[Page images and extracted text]
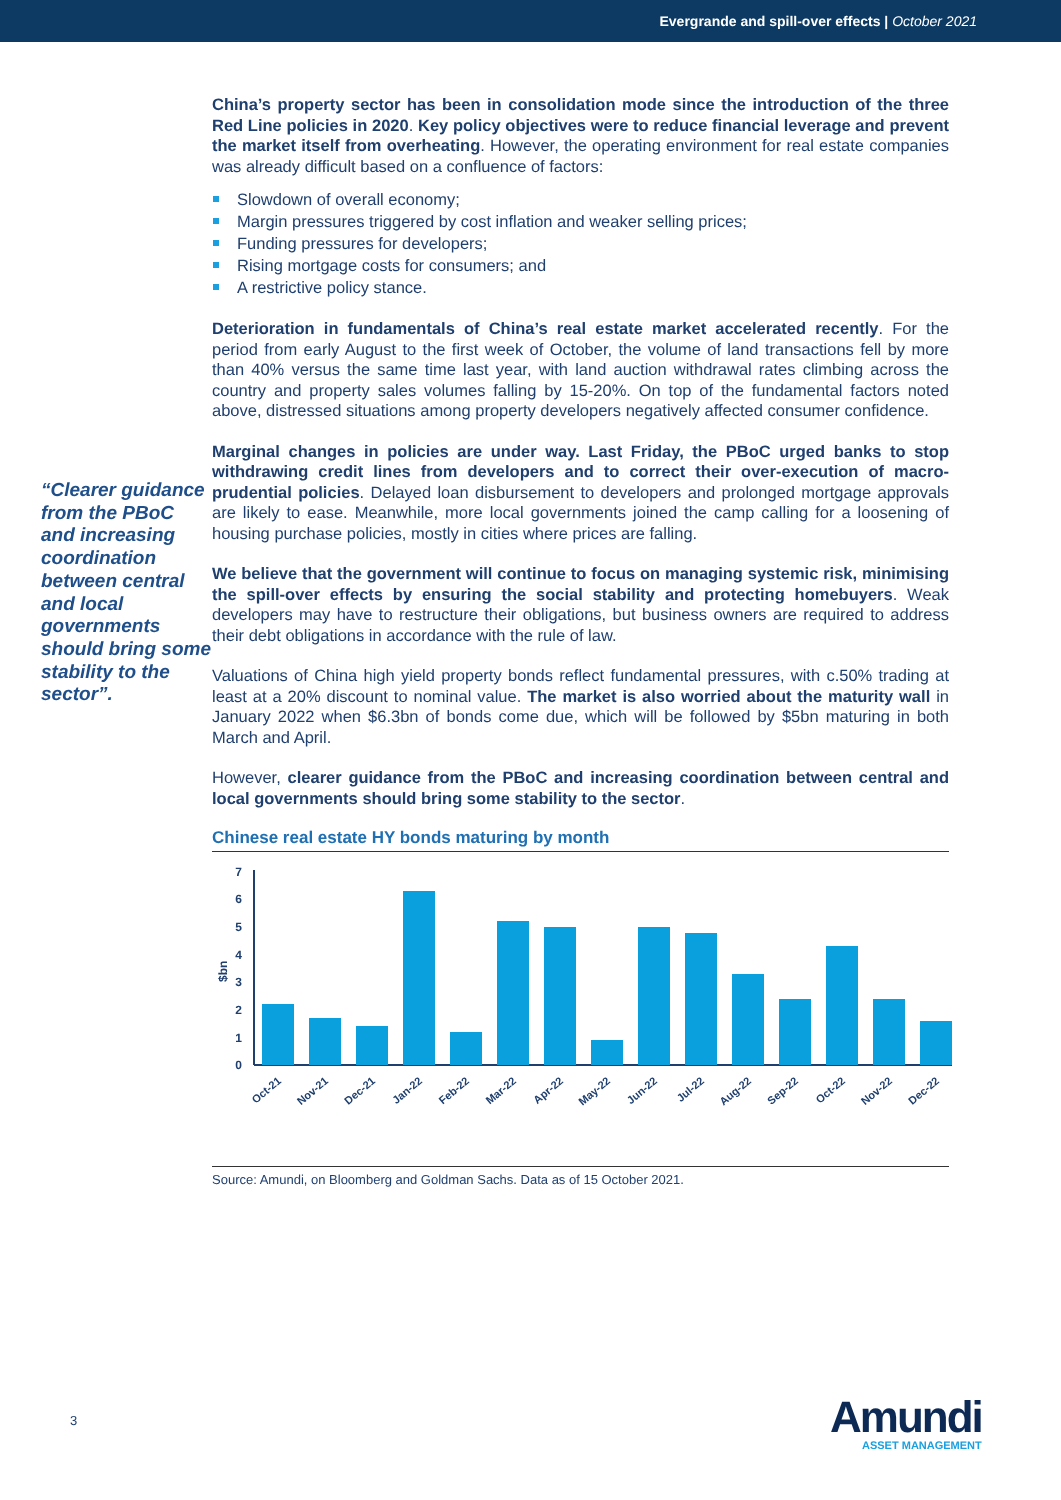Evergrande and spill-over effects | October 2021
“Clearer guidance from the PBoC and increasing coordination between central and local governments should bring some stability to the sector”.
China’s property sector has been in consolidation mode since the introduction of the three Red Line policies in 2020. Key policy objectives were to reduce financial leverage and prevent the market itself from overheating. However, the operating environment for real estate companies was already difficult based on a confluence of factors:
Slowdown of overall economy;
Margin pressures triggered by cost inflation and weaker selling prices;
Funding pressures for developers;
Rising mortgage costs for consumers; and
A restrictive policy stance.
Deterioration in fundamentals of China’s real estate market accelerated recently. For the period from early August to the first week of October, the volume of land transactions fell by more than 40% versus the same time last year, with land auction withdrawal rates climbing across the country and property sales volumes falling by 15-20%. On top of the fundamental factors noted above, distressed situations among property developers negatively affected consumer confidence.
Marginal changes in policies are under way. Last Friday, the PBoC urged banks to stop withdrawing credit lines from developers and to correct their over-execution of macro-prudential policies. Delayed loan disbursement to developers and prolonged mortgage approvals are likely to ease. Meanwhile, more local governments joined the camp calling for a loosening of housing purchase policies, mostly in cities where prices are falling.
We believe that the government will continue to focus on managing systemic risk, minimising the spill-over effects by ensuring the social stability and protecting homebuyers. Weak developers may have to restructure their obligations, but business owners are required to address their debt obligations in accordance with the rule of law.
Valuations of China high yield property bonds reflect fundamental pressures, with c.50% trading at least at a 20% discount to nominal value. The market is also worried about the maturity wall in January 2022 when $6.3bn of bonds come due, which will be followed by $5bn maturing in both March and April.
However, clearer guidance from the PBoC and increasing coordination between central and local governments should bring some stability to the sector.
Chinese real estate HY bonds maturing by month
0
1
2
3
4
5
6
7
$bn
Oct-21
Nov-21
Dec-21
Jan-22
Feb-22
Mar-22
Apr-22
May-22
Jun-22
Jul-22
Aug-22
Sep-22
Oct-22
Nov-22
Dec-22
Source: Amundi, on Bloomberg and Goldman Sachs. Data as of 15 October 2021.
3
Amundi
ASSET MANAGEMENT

* * *

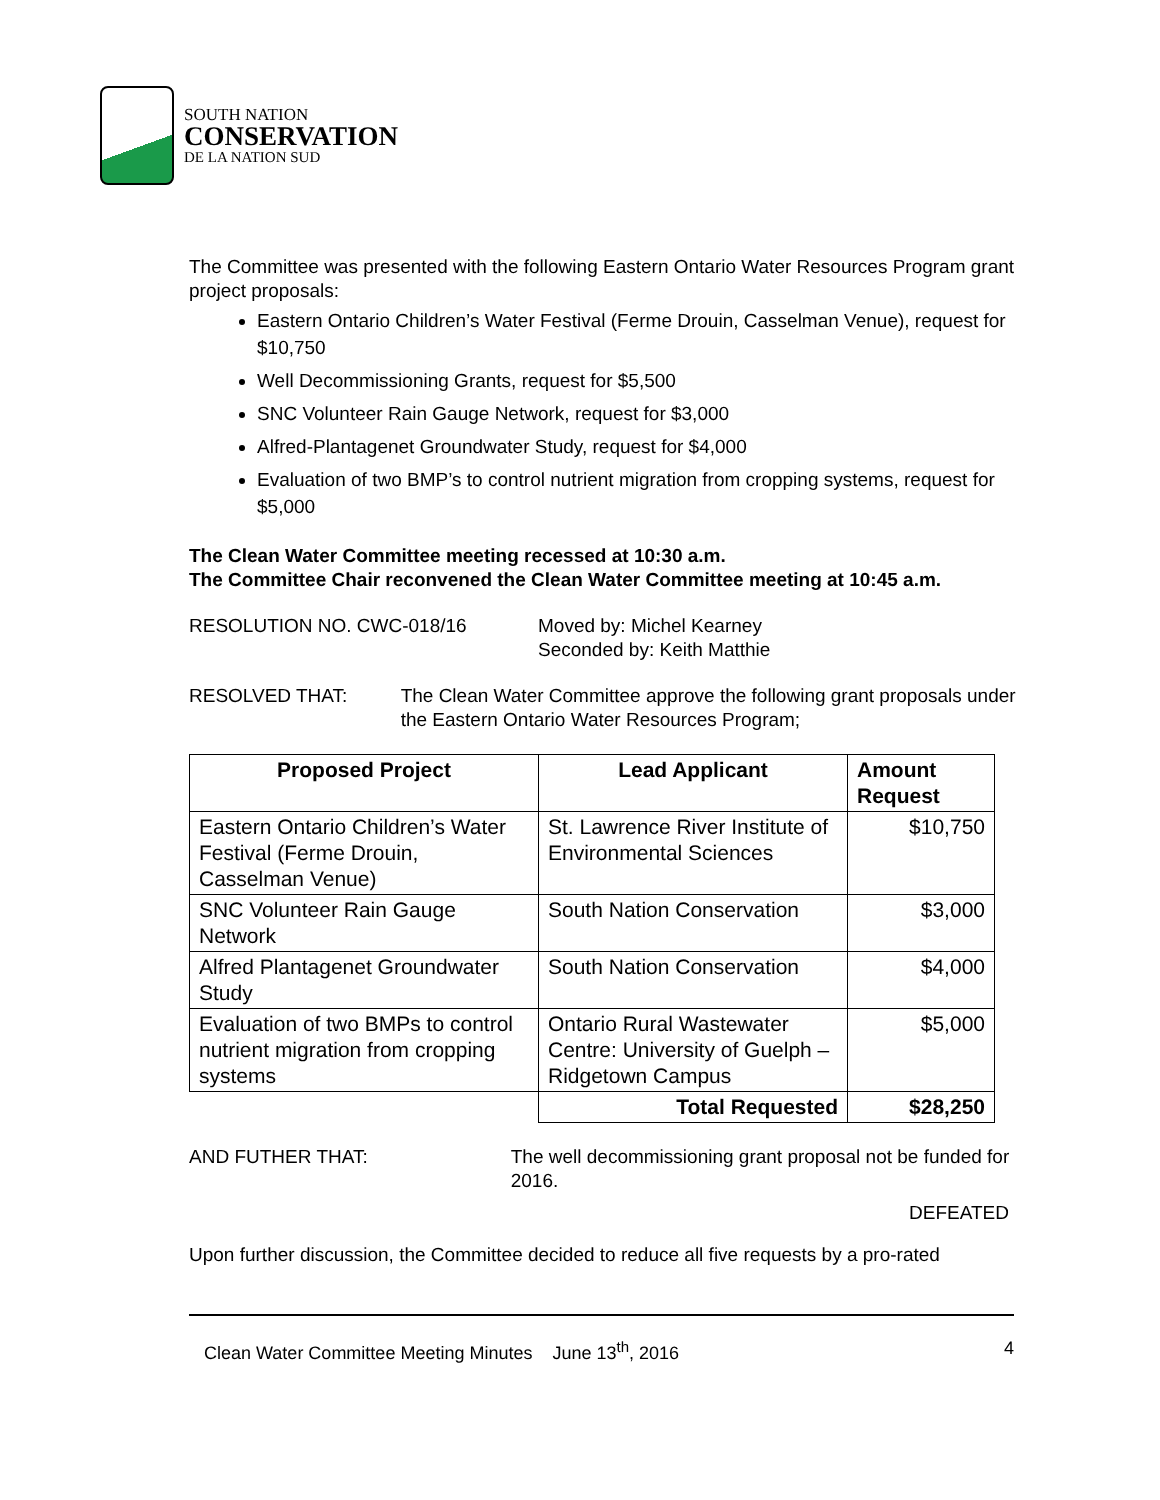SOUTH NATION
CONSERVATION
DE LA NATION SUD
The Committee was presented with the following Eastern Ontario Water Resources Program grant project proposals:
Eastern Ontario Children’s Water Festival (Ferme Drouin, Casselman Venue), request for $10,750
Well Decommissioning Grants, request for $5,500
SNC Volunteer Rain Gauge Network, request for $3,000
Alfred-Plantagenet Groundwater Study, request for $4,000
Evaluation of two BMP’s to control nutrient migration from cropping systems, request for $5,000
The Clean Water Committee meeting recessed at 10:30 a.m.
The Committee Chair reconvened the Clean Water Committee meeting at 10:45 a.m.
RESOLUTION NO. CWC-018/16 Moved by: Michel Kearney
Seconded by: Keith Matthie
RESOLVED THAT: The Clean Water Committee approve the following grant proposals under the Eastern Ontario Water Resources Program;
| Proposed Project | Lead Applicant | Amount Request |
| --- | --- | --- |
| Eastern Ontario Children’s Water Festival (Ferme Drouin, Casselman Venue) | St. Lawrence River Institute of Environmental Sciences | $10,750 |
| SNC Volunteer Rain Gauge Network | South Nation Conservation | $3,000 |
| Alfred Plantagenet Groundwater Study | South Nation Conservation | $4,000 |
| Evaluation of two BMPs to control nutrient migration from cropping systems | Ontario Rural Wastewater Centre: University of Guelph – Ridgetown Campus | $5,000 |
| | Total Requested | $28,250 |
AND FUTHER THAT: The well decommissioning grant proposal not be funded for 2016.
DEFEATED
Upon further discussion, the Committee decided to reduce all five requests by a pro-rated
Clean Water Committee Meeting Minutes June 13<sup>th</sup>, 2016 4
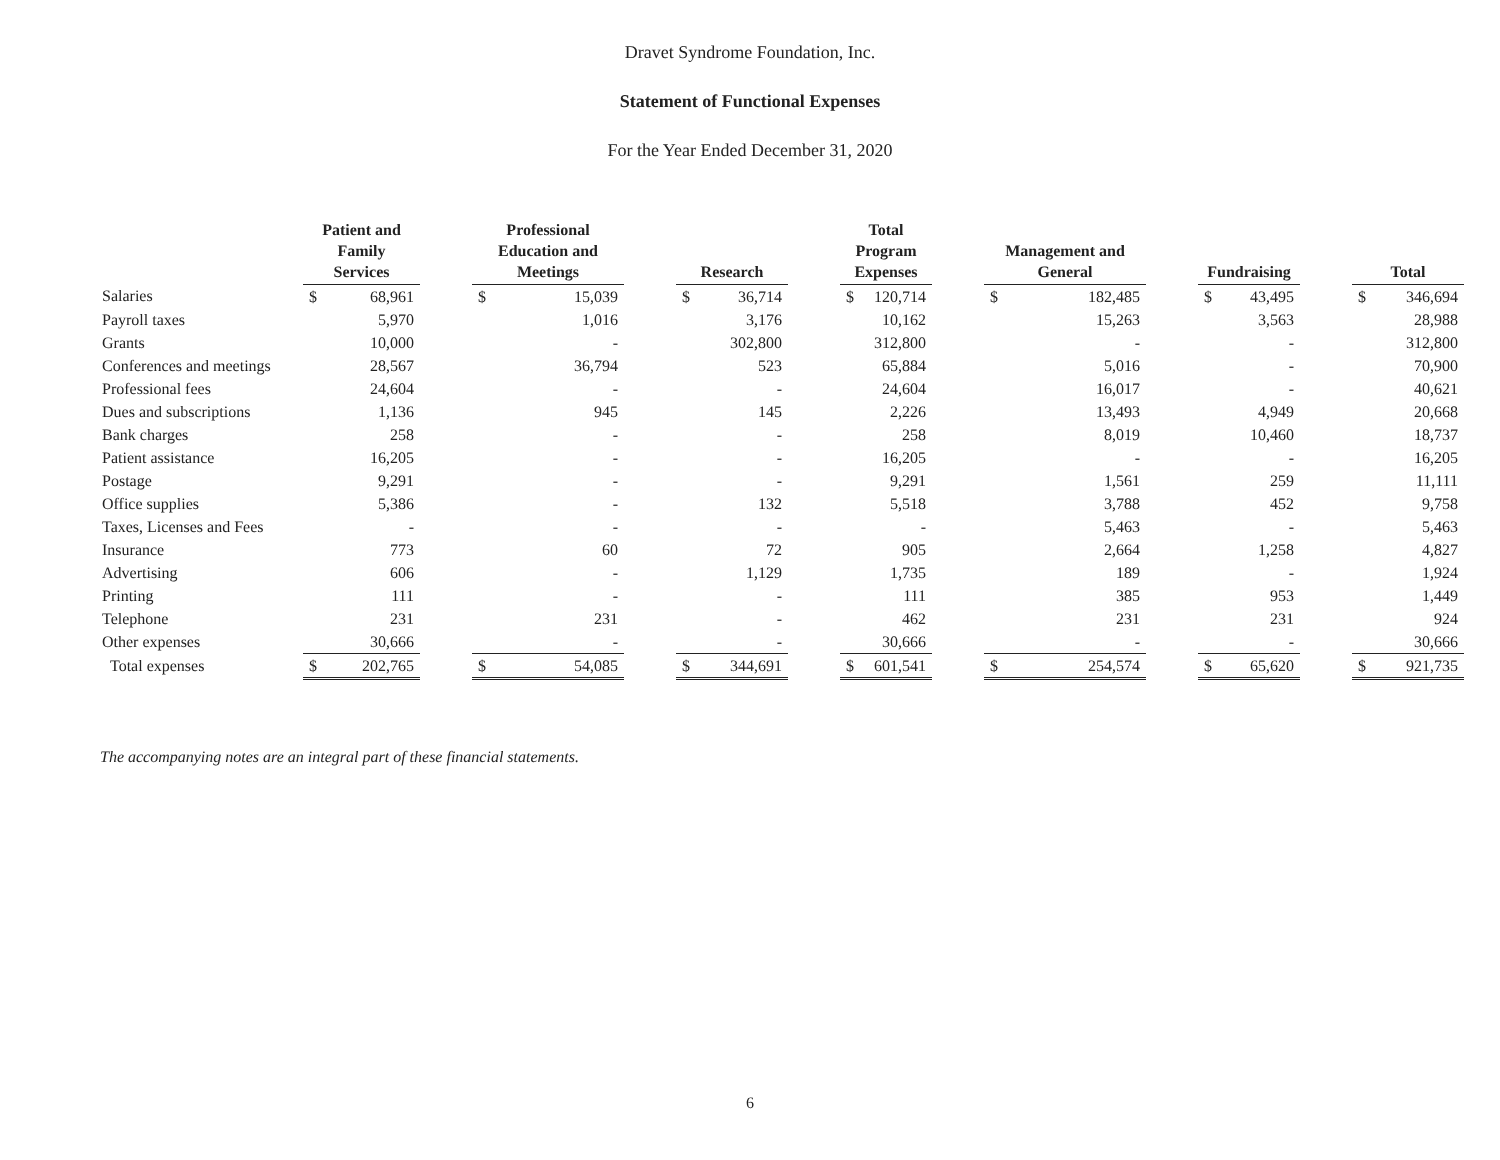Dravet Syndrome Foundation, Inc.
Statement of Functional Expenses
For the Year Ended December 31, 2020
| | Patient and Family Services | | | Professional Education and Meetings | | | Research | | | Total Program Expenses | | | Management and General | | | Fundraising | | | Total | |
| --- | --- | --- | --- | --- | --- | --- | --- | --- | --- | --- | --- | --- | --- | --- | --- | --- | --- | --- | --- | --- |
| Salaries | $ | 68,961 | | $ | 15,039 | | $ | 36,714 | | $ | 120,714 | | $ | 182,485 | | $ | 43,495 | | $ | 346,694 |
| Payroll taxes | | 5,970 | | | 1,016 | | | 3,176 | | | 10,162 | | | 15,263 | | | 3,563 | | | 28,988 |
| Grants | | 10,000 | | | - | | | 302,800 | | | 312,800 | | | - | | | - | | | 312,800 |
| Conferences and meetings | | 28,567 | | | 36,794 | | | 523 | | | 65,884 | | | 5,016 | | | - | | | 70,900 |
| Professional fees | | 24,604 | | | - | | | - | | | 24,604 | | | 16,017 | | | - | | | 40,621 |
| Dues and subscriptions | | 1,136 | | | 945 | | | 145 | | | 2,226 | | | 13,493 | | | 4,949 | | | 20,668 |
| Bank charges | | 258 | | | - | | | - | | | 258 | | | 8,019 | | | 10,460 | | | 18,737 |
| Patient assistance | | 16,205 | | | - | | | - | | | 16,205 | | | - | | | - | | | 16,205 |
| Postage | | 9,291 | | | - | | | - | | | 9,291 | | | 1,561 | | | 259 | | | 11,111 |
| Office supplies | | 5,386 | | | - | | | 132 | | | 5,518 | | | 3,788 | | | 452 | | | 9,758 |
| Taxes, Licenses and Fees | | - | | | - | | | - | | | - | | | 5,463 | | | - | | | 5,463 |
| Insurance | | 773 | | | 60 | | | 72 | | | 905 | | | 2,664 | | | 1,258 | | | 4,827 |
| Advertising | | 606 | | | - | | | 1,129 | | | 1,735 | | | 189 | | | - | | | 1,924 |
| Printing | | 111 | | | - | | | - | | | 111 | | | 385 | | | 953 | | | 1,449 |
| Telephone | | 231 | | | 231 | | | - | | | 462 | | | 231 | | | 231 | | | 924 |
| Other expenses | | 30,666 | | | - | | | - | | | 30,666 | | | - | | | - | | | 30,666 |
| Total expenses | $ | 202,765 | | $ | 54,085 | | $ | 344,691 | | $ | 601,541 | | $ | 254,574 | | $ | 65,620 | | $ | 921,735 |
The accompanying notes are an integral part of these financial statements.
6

---

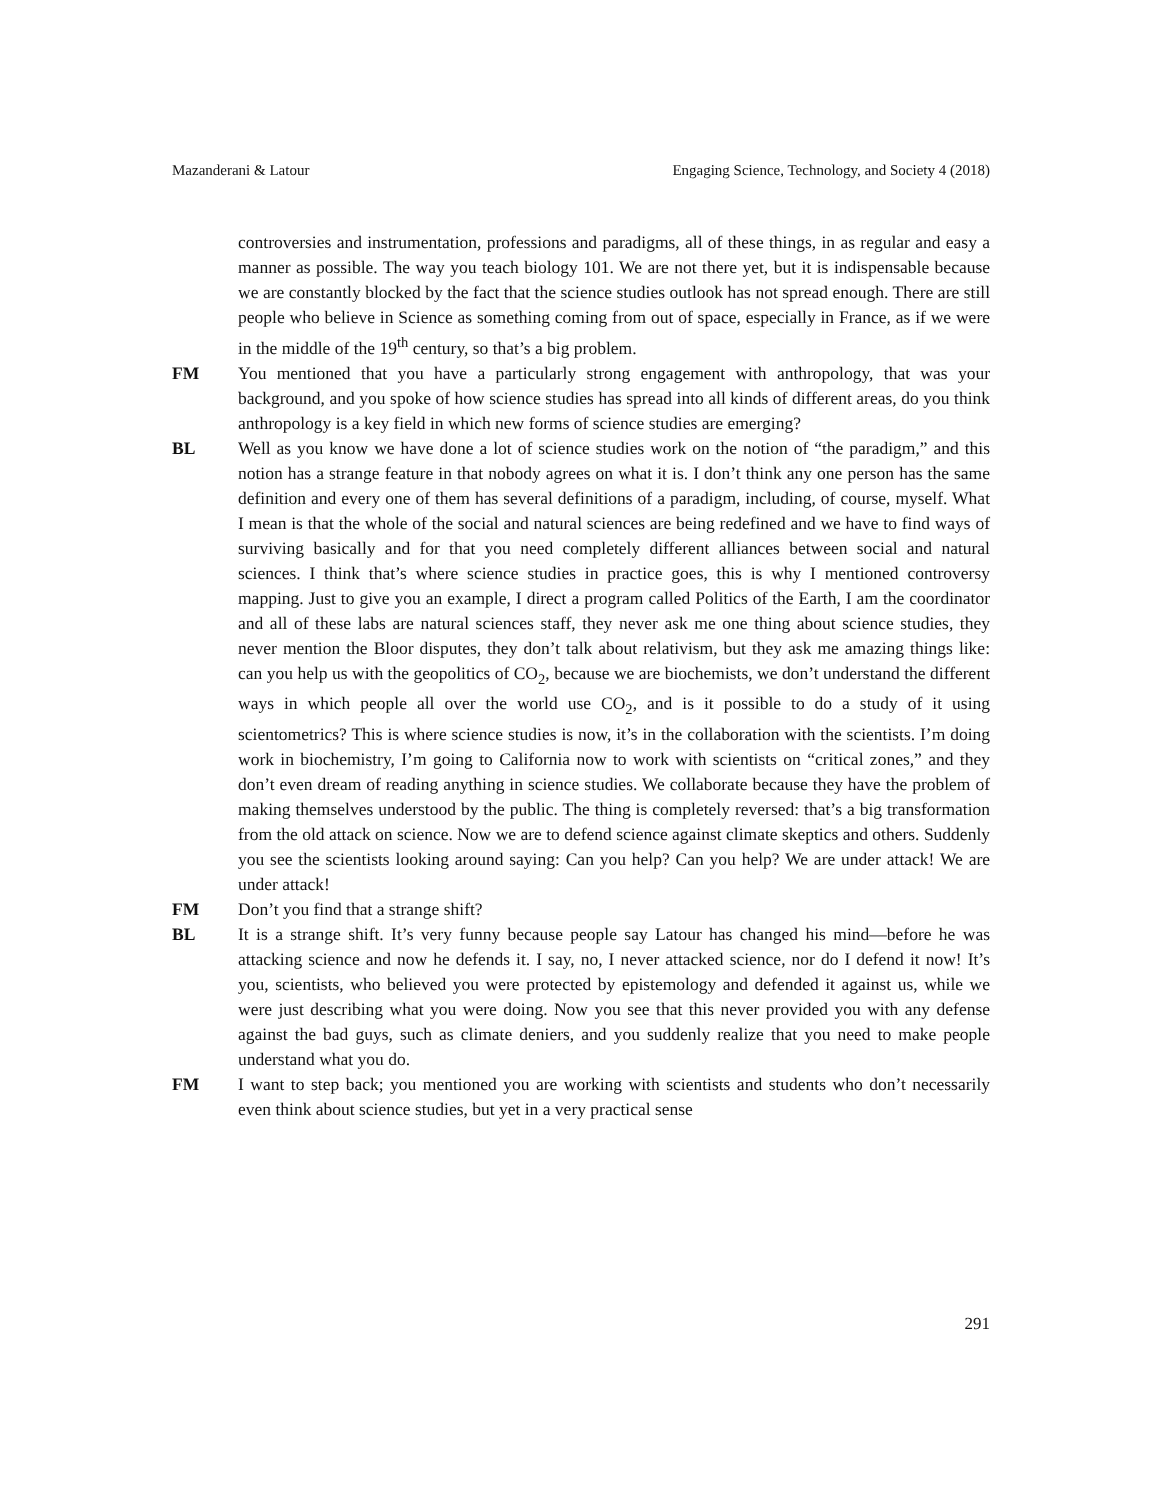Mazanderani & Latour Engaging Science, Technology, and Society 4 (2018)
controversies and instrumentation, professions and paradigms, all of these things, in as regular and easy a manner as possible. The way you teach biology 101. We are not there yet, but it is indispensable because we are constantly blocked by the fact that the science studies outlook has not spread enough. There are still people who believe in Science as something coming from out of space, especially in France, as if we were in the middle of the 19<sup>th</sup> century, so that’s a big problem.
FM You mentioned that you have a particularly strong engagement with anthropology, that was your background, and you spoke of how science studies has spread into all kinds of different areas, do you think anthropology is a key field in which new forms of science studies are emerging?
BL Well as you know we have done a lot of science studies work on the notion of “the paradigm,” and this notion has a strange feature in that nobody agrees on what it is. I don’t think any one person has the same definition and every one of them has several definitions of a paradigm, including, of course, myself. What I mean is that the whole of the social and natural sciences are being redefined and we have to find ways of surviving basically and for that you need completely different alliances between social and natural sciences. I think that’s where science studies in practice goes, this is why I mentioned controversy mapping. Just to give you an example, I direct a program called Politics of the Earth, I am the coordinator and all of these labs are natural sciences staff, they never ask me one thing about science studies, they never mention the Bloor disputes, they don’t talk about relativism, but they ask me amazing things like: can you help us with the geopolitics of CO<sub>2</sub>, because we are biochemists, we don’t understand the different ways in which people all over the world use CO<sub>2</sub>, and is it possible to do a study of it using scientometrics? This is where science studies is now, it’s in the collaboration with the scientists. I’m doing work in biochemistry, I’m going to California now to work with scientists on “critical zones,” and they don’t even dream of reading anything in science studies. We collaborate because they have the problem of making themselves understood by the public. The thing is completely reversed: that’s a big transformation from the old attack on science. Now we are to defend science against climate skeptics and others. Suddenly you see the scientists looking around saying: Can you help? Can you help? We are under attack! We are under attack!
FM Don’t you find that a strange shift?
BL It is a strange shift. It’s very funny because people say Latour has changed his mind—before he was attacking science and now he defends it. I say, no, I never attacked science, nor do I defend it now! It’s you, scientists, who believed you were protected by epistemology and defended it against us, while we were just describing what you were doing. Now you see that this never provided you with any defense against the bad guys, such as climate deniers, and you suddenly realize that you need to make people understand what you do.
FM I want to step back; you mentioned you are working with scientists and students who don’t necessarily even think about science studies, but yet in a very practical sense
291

● **Instructions for the task**: Leave out every picture, and copy exactly the lines above starting at the one holding "Conservation | $3,000 |" and ending at the one holding "For the Year Ended December 31, 2020", no more and no less.

● **Task output**:
| SNC Volunteer Rain Gauge Network | South Nation Conservation | $3,000 |
| Alfred Plantagenet Groundwater Study | South Nation Conservation | $4,000 |
| Evaluation of two BMPs to control nutrient migration from cropping systems | Ontario Rural Wastewater Centre: University of Guelph – Ridgetown Campus | $5,000 |
| | Total Requested | $28,250 |
AND FUTHER THAT: The well decommissioning grant proposal not be funded for 2016.
DEFEATED
Upon further discussion, the Committee decided to reduce all five requests by a pro-rated
Clean Water Committee Meeting Minutes June 13<sup>th</sup>, 2016 4
Dravet Syndrome Foundation, Inc.
Statement of Functional Expenses
For the Year Ended December 31, 2020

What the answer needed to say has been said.